Ojo empañado, un cuento de Luis M. López
Llego casi arrastrándome a la vejez y confirmo que lo más emocionante pasa cuando somos niños. Esa etapa de la vida en la que sales volando de cualquier lugar y todo te aburre; tomas decisiones en segundos y corres sin control y chocas contra las impecables vitrinas de las panaderías del centro; o le pegas sin querer, siempre pasarán las cosas sin querer, a una mesa sobre la que descansa el árbol de Navidad en la casa de tu tía Nati, la que pone la navidad desde agosto.
Cuando eso ocurre sientes una extraña mezcla entre pena y miedo, endémica de la niñez, que se va pronto. Tus padres compran lo que rompes y así pierdes de vista las consecuencias.
Una tarde apuntas con un rifle de municiones a Pascual, el vecino del nueve, y, aunque no lo sabes, un segundo después iniciará una vida de lecturas infinitas sobre el globo ocular humano. Sobre el cristalino y el humor acuoso. Sobre la retina y la coroides. El conjunto habitacional en el que creciste te parece el más grande del mundo.
Cuando vuelves del supermercado, obligado por mamá a ir, sientes que nunca llegarán al sexto piso en donde está el departamento en el que vivirás hasta lo del accidente (a partir de ese día tu familia llamará al impactante evento de forma críptica así: lo del accidente).
Pascual tenía entonces dos años menos que tú. Seis. Primero de primaria. Pelo rizado y negro. En México, El Chino como apodo inevitable. Inteligente y bueno para el béisbol pateado. Le apuntas jugando, y aunque no quieres hacerle daño. Justo desde este instante todo cambiará para él y sobre todo para ti. O tal vez todo cambió en otro momento: cuando ese rifle de municiones Mendoza RM-650 llegó a tu casa luego de un berrinche de cuarenta minutos que armaste junto con Lautaro, el más chico. El fin de semana anterior a lo del accidente usas por horas uno de esos contra botellas de vidrio en el rancho del licenciado Armenta, amigo de papá.

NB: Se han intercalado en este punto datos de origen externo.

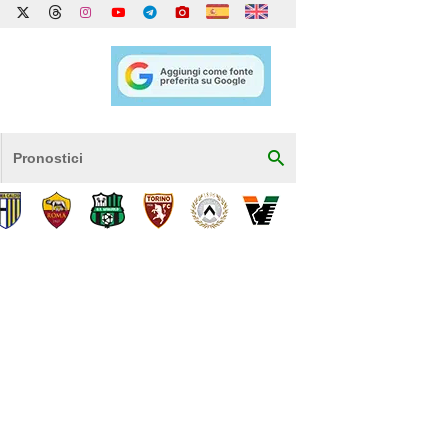
Pronostici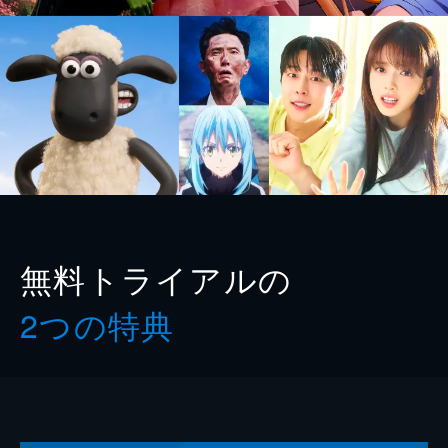
無料トライアルの
2つの特典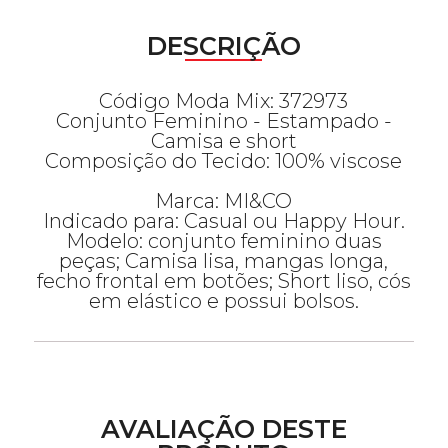
DESCRIÇÃO
Código Moda Mix: 372973
Conjunto Feminino - Estampado -
Camisa e short
Composição do Tecido: 100% viscose
Marca: MI&CO
Indicado para: Casual ou Happy Hour.
Modelo: conjunto feminino duas
peças; Camisa lisa, mangas longa,
fecho frontal em botões; Short liso, cós
em elástico e possui bolsos.
AVALIAÇÃO DESTE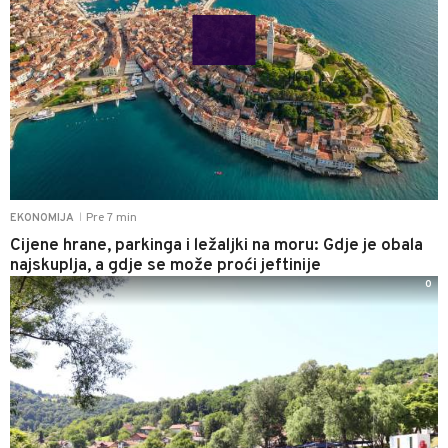
Pre 7 min
EKONOMIJA
|
Cijene hrane, parkinga i ležaljki na moru: Gdje je obala
najskuplja, a gdje se može proći jeftinije
0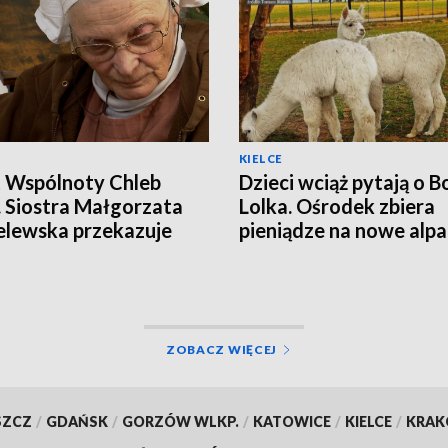
KIELCE
t Wspólnoty Chleb
Dzieci wciąż pytają o Bo
. Siostra Małgorzata
Lolka. Ośrodek zbiera
lewska przekazuje
pieniądze na nowe alpa
iedzialność
dramatycznej stracie
ępcom
ZOBACZ WIĘCEJ
SZCZ
/
GDAŃSK
/
GORZÓW WLKP.
/
KATOWICE
/
KIELCE
/
KRA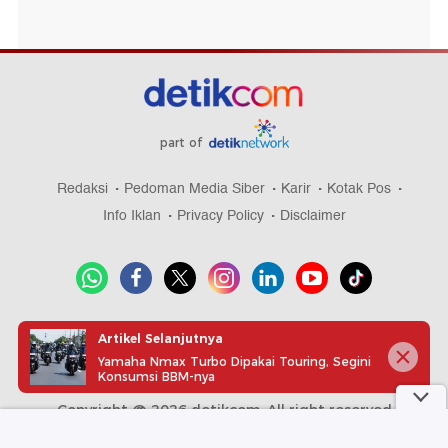
part of
Redaksi
Pedoman Media Siber
Karir
Kotak Pos
Info Iklan
Privacy Policy
Disclaimer
Download aplikasi detikcom
Artikel Selanjutnya
Yamaha Nmax Turbo Dipakai Touring, Segini
Konsumsi BBM-nya
Copyright @ 2026 detikcom, All right reserved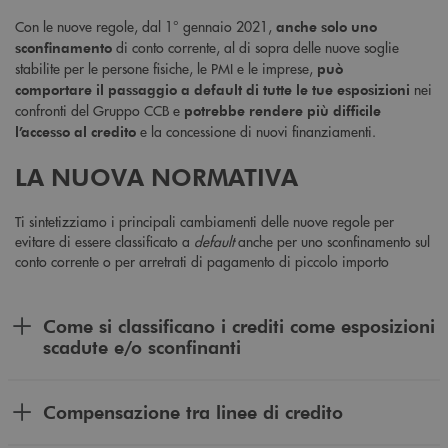
Con le nuove regole, dal 1° gennaio 2021,
anche solo uno
di conto corrente, al di sopra delle nuove soglie
sconfinamento
stabilite per le persone fisiche, le PMI e le imprese,
può
nei
comportare il passaggio a default di tutte le tue esposizioni
confronti del Gruppo CCB e
potrebbe rendere più difficile
e la concessione di nuovi finanziamenti.
l’accesso al credito
LA NUOVA NORMATIVA
Ti sintetizziamo i principali cambiamenti delle nuove regole per
evitare di essere classificato a
default
anche per uno sconfinamento sul
conto corrente o per arretrati di pagamento di piccolo importo
Come si classificano i crediti come esposizioni
scadute e/o sconfinanti
Compensazione tra linee di credito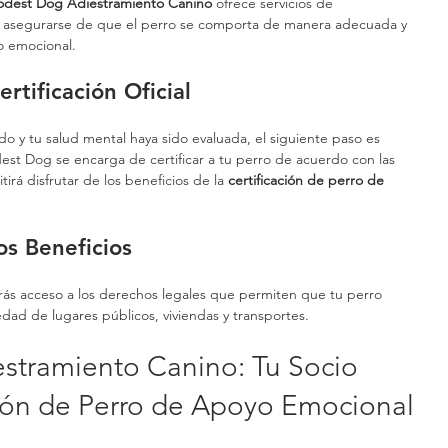
dest Dog Adiestramiento Canino
 ofrece servicios de 
a asegurarse de que el perro se comporta de manera adecuada y 
o emocional.
rtificación Oficial
o y tu salud mental haya sido evaluada, el siguiente paso es 
est Dog se encarga de certificar a tu perro de acuerdo con las 
irá disfrutar de los beneficios de la 
certificación de perro de 
os Beneficios
drás acceso a los derechos legales que permiten que tu perro 
ad de lugares públicos, viviendas y transportes.
tramiento Canino: Tu Socio 
ación de Perro de Apoyo Emocional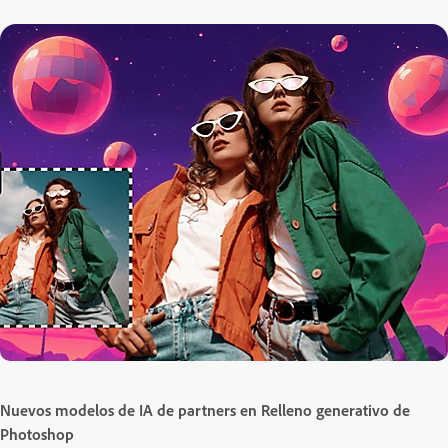
Nuevos modelos de IA de partners en Relleno generativo de
Photoshop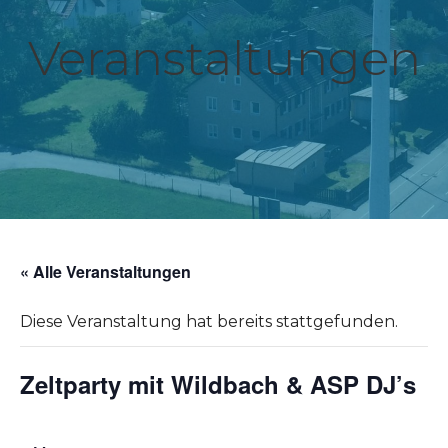
Veranstaltungen
« Alle Veranstaltungen
Diese Veranstaltung hat bereits stattgefunden.
Zeltparty mit Wildbach & ASP DJ’s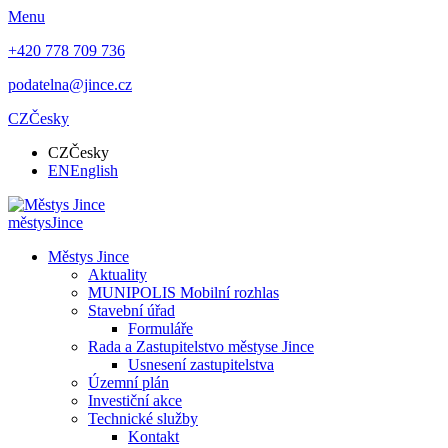
Menu
+420 778 709 736
podatelna@jince.cz
CZ
Česky
CZ
Česky
EN
English
městys
Jince
Městys Jince
Aktuality
MUNIPOLIS Mobilní rozhlas
Stavební úřad
Formuláře
Rada a Zastupitelstvo městyse Jince
Usnesení zastupitelstva
Územní plán
Investiční akce
Technické služby
Kontakt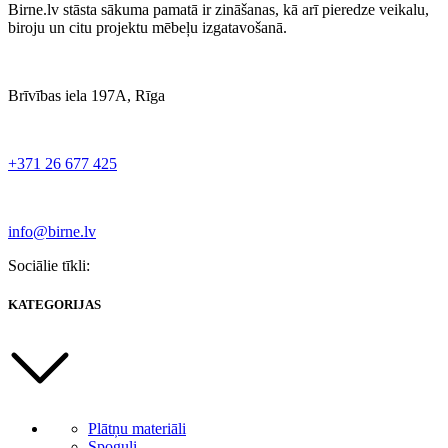
Birne.lv stāsta sākuma pamatā ir zināšanas, kā arī pieredze veikalu,
biroju un citu projektu mēbeļu izgatavošanā.
Brīvības iela 197A, Rīga
+371 26 677 425
info@birne.lv
Sociālie tīkli:
KATEGORIJAS
Plātņu materiāli
Spoguļi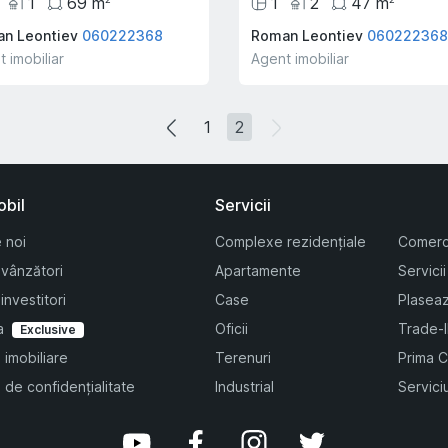
1
69
m
1
2
47
m
n Leontiev
060222368
Roman Leontiev
060222368
 imobiliar
Agent imobiliar
1
2
obil
Servicii
 noi
Complexe rezidențiale
Comerc
 vânzători
Apartamente
Servicii
investitori
Case
Plasea
a
Oficii
Trade-
Exclusive
 imobiliare
Terenuri
Prima 
a de confidențialitate
Industrial
Serviciu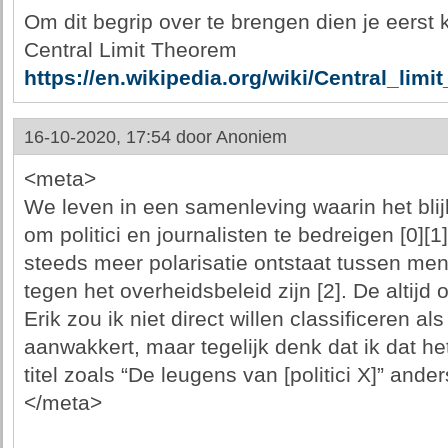
Om dit begrip over te brengen dien je eerst
Central Limit Theorem
https://en.wikipedia.org/wiki/Central_limi
16-10-2020, 17:54 door
Anoniem
<meta>
We leven in een samenleving waarin het bli
om politici en journalisten te bedreigen [0][
steeds meer polarisatie ontstaat tussen men
tegen het overheidsbeleid zijn [2]. De altij
Erik zou ik niet direct willen classificeren als
aanwakkert, maar tegelijk denk dat ik dat het
titel zoals “De leugens van [politici X]” and
</meta>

Tu hermano, un año menor que tú, se convirtió en la revelación de la tarde por su puntería. Vamos a tener mucho cuidado. Sólo lo usaremos cuando vayamos con Armenta, lanzas la falsa promesa entre sollozos y tus padres, ambos, no pueden controlar tus pucheros, esos que te roban el aire sólo durante la niñez y cuando muere la gente que amamos.

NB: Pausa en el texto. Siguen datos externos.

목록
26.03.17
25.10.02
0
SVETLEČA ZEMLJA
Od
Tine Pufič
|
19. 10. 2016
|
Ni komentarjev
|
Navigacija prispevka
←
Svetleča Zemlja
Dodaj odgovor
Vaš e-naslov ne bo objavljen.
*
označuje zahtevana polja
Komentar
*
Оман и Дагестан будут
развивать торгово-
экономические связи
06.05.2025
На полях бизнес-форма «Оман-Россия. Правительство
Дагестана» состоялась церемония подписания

Acceden a comprarlo. Cuatro días después, Pascual se lanza hacia ti al apuntarlo —también él está jugando a ser un delincuente—, y el rifle de municiones se dispara.

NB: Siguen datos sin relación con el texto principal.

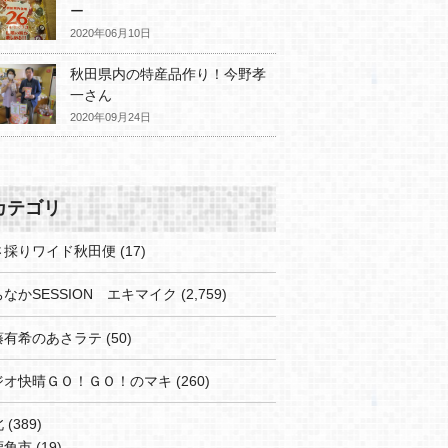
ー
2020年06月10日
秋田県内の特産品作り！今野孝
一さん
2020年09月24日
カテゴリ
さ採りワイド秋田便
(17)
なかSESSION エキマイク
(2,759)
藤有希のあさラテ
(50)
ジオ快晴ＧＯ！ＧＯ！のマキ
(260)
北
(389)
鹿角市
(19)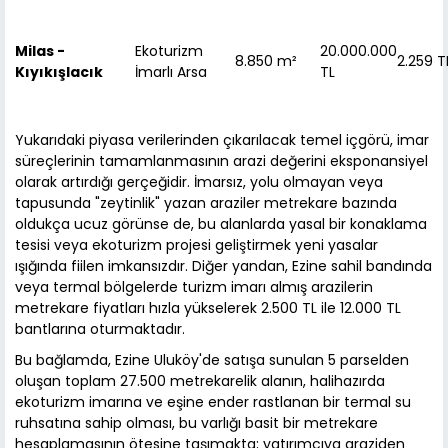
Milas -
Ekoturizm
20.000.000
8.850 m²
2.259 
Kıyıkışlacık
İmarlı Arsa
TL
Yukarıdaki piyasa verilerinden çıkarılacak temel içgörü, imar
süreçlerinin tamamlanmasının arazi değerini eksponansiyel
olarak artırdığı gerçeğidir. İmarsız, yolu olmayan veya
tapusunda "zeytinlik" yazan araziler metrekare bazında
oldukça ucuz görünse de, bu alanlarda yasal bir konaklama
tesisi veya ekoturizm projesi geliştirmek yeni yasalar
ışığında fiilen imkansızdır. Diğer yandan, Ezine sahil bandında
veya termal bölgelerde turizm imarı almış arazilerin
metrekare fiyatları hızla yükselerek 2.500 TL ile 12.000 TL
bantlarına oturmaktadır.
Bu bağlamda, Ezine Uluköy'de satışa sunulan 5 parselden
oluşan toplam 27.500 metrekarelik alanın, halihazırda
ekoturizm imarına ve eşine ender rastlanan bir termal su
ruhsatına sahip olması, bu varlığı basit bir metrekare
hesaplamasının ötesine taşımakta; yatırımcıya araziden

Jamás olvidarás la cara aterrorizada de Pascual, a quien no volviste a ver. Y luego la de tus padres con más horror. Y tampoco se fue nunca el sonido seco del aire comprimido del rifle. Aún así, me gusta recordar lo emocionante que fue mi breve niñez. Debí cambiar esta vieja prótesis ocular hace cinco años. Ahora se empaña; por eso detesto llorar.